In an email from the State Revenue Office to Mr Finnigan seen by The Standard, the office said it was "unable to apportion a value for the residence without the farmland".
Mr Finnigan, whose property is a WWII soldier settlement farm, took issue that a Warrnambool property owner could also own a city business and be eligible for the grant while a farmer who could not separate a business from a house was excluded.
"This is about someone with a $1.5 million home, this is not about somebody who owns a farm. They are meant to be excluding people in mansions, but they are adding my business to my home. And they are not the same," he said.
"They just haven't considered the farmers. They have only thought about the city."
Mr Finnigan said he believed the scheme had been "rushed" but exceptions could still be made for farmers in retrospect.

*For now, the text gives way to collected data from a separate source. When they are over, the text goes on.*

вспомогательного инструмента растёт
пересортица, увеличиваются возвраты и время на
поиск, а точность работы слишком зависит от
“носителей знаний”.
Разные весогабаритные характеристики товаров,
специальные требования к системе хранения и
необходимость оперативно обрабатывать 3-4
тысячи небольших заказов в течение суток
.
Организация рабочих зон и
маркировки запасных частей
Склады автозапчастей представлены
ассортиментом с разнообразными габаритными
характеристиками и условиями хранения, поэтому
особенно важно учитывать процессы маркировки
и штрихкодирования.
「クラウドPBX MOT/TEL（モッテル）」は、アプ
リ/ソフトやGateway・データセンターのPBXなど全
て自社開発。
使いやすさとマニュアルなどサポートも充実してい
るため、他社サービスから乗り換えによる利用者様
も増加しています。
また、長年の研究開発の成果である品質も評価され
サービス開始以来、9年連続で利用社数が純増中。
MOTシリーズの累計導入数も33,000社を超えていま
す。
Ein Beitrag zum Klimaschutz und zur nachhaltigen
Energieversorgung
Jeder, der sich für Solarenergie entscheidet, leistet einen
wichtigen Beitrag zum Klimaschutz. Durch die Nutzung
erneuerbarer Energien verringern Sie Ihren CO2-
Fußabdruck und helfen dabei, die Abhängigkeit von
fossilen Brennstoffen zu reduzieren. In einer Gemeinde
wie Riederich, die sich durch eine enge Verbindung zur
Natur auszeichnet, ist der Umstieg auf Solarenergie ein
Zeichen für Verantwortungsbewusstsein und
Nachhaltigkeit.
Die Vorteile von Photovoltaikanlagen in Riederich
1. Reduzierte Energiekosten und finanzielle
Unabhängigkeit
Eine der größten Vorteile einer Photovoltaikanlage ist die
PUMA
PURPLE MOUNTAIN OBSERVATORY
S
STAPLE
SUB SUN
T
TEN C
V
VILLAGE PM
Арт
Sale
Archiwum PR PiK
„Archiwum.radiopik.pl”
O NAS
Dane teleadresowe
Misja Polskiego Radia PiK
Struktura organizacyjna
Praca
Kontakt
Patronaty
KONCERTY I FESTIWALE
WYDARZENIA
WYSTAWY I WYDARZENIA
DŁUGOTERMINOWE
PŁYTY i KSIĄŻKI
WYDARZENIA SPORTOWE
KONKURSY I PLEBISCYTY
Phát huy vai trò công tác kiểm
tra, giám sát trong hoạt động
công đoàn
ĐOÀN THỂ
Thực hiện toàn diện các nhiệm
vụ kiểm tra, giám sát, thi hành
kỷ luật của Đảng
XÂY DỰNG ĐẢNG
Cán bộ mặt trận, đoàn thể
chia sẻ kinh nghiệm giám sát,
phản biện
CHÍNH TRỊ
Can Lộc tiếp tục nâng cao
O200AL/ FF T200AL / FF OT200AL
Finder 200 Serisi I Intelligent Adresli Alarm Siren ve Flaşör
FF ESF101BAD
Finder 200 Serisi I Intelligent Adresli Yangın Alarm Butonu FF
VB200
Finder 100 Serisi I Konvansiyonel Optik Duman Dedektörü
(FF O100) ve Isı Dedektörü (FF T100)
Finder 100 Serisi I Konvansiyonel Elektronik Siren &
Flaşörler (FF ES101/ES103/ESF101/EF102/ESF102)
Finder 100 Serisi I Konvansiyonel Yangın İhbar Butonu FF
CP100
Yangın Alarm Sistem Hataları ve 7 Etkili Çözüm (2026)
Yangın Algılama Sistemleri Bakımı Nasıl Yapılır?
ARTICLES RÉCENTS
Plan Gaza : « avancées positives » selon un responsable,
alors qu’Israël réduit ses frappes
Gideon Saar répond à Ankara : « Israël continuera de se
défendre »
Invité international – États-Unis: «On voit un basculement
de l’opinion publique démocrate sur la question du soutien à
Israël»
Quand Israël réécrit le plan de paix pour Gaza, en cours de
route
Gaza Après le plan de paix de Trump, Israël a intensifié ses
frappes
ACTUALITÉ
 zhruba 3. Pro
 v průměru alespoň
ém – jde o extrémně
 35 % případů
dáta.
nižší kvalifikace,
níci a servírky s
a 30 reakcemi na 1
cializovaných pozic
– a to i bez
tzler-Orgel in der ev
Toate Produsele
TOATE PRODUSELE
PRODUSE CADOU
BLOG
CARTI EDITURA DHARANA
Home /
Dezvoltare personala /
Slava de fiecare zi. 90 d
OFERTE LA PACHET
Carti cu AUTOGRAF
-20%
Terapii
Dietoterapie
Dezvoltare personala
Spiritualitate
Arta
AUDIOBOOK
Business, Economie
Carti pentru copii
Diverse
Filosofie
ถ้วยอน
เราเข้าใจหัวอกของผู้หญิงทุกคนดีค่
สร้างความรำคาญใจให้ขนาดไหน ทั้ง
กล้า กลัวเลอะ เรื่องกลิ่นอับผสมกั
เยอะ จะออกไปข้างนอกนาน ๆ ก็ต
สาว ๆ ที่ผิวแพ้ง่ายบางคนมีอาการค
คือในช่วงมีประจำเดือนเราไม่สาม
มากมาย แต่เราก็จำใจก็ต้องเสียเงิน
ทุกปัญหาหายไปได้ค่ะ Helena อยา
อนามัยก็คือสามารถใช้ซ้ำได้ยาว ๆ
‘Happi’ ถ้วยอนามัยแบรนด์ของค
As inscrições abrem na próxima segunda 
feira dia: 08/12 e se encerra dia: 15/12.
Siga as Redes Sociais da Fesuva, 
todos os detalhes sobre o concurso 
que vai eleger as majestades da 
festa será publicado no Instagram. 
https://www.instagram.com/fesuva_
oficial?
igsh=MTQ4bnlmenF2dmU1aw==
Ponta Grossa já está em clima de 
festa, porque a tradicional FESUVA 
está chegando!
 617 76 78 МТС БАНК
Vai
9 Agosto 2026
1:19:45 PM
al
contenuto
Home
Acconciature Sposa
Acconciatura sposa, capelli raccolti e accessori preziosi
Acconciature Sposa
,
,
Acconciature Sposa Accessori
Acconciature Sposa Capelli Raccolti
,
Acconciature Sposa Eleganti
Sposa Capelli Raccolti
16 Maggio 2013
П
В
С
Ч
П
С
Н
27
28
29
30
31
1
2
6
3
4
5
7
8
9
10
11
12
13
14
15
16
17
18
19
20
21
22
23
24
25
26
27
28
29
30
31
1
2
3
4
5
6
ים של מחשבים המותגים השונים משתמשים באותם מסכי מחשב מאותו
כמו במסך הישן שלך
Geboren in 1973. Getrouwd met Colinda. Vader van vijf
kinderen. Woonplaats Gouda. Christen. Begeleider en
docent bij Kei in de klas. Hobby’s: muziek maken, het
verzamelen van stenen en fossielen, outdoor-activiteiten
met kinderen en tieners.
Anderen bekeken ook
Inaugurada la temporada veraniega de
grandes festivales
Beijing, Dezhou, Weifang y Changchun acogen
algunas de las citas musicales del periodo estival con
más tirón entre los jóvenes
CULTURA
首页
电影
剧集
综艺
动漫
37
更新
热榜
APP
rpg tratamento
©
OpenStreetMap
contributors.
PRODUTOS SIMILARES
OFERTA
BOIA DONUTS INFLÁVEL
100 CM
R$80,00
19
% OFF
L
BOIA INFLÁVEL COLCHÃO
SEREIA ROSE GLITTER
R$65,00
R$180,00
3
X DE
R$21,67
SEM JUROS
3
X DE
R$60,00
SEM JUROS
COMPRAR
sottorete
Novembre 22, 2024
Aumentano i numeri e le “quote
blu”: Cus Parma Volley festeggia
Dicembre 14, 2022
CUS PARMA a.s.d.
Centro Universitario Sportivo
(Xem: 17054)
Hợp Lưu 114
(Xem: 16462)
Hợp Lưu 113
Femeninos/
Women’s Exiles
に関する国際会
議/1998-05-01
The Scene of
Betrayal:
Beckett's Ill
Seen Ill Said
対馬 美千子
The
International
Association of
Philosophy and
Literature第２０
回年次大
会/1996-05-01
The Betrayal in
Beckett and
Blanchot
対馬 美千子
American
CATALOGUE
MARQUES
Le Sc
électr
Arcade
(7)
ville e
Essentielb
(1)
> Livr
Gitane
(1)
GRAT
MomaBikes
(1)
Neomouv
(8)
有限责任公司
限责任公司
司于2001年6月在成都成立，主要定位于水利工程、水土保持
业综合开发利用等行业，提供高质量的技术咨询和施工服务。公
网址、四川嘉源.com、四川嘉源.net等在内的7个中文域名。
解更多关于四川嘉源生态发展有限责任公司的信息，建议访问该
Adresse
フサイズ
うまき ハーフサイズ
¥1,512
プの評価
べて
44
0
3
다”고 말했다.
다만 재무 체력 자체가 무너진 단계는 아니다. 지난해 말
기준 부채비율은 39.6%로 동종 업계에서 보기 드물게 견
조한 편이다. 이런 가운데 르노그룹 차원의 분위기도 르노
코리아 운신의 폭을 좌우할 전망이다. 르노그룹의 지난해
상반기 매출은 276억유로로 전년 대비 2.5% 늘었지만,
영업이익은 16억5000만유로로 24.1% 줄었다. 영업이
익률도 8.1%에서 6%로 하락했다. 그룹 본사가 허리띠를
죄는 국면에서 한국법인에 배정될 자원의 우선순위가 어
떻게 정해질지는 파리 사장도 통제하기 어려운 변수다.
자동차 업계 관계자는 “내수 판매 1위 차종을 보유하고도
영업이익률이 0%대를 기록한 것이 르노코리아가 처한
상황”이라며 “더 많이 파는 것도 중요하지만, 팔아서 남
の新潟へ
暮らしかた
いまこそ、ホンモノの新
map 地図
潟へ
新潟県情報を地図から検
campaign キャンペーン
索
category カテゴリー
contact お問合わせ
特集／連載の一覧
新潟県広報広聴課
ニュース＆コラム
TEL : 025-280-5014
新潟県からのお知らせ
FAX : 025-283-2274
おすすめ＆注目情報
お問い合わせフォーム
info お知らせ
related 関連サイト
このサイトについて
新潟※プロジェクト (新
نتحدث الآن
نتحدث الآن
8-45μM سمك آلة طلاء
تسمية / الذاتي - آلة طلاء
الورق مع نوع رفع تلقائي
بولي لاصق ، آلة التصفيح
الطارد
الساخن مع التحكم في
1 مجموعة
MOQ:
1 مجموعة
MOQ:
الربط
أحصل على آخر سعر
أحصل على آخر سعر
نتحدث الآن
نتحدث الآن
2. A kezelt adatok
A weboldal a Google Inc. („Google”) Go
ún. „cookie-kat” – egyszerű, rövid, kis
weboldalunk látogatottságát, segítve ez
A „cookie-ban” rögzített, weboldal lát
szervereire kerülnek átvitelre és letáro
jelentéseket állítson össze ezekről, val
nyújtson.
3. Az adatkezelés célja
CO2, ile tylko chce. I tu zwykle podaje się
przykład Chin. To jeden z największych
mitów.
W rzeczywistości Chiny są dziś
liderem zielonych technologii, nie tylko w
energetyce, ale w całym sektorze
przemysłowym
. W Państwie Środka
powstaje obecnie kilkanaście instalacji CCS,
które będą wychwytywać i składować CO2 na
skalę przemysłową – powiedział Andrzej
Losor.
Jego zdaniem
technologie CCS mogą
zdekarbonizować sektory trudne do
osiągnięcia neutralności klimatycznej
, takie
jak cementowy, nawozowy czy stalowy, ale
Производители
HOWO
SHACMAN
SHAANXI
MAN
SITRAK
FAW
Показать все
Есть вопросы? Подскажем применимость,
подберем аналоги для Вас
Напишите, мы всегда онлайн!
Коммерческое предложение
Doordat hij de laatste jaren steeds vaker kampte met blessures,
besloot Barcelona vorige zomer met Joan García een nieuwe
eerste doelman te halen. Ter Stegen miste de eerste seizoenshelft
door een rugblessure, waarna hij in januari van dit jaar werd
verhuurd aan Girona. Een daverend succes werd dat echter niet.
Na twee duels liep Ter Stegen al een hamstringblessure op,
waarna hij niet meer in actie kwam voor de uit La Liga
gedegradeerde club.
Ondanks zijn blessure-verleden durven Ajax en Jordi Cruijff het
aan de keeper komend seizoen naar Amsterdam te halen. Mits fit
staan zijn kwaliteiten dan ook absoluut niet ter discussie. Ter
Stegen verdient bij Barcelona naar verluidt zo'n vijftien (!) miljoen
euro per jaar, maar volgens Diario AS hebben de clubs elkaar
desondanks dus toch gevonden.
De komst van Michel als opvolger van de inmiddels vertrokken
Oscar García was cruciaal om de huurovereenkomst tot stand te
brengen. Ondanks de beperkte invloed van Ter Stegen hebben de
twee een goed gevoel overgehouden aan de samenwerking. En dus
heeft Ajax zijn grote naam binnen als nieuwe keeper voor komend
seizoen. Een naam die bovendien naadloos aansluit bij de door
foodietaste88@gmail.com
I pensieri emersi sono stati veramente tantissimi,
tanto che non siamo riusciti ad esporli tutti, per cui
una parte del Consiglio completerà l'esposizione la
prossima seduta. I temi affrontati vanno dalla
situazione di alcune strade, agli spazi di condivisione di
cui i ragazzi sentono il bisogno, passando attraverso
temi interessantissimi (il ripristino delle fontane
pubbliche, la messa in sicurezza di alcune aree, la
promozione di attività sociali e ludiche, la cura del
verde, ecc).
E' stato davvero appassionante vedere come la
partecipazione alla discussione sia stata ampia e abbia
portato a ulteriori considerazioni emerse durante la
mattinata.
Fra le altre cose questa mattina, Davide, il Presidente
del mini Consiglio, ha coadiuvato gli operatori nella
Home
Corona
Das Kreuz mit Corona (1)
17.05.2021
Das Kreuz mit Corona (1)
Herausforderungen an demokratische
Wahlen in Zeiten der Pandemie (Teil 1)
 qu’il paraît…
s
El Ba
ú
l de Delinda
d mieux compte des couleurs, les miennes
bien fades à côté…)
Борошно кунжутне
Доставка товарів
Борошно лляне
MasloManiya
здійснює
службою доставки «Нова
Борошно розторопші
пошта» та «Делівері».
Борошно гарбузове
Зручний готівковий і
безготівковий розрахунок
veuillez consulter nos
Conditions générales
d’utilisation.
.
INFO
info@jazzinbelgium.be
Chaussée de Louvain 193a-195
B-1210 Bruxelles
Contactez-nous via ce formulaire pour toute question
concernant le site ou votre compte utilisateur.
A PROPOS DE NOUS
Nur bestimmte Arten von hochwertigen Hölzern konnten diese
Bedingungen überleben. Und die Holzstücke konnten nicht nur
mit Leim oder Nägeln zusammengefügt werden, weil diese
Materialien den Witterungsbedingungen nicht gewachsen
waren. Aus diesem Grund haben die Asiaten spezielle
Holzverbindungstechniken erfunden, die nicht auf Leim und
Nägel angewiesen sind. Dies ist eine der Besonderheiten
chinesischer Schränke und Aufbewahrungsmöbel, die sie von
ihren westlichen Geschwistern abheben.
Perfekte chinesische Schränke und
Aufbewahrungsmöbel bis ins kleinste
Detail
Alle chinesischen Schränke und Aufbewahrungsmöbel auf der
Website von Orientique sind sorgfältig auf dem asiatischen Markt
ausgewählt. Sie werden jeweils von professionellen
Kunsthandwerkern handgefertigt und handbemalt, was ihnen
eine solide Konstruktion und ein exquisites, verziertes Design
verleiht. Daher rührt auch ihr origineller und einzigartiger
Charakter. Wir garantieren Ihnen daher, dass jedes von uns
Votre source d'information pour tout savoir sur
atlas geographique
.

"There should be a provision where I can get a surveyor to come look at my house and gardens and say hey, that's worth $200,000," he said.
"In rural areas if farmers are excluded from the scheme then this money isn't going to find its way to rural builders, it will find its way to the suburbs of Melbourne. It won't find its way to the builders, apprentices and hardware shops here."
Minister for Housing and Assistant Treasurer Michael Sukkar said the HomeBuilder eligibility parameters were specifically targeted to ensure it is an effective catalyst to spark construction activity in the second half of 2020 to protect tradies jobs.
"It is up to individual state and territories to determine the valuation of a property for its eligibility to receive a HomeBuilder grant," Mr Sukkar said.
"To ensure timely delivery of support to the construction industry, many of HomeBuilder's eligibility requirements have been designed to complement existing state and territory first home owner grant programs, stamp duty concessions and other grant schemes."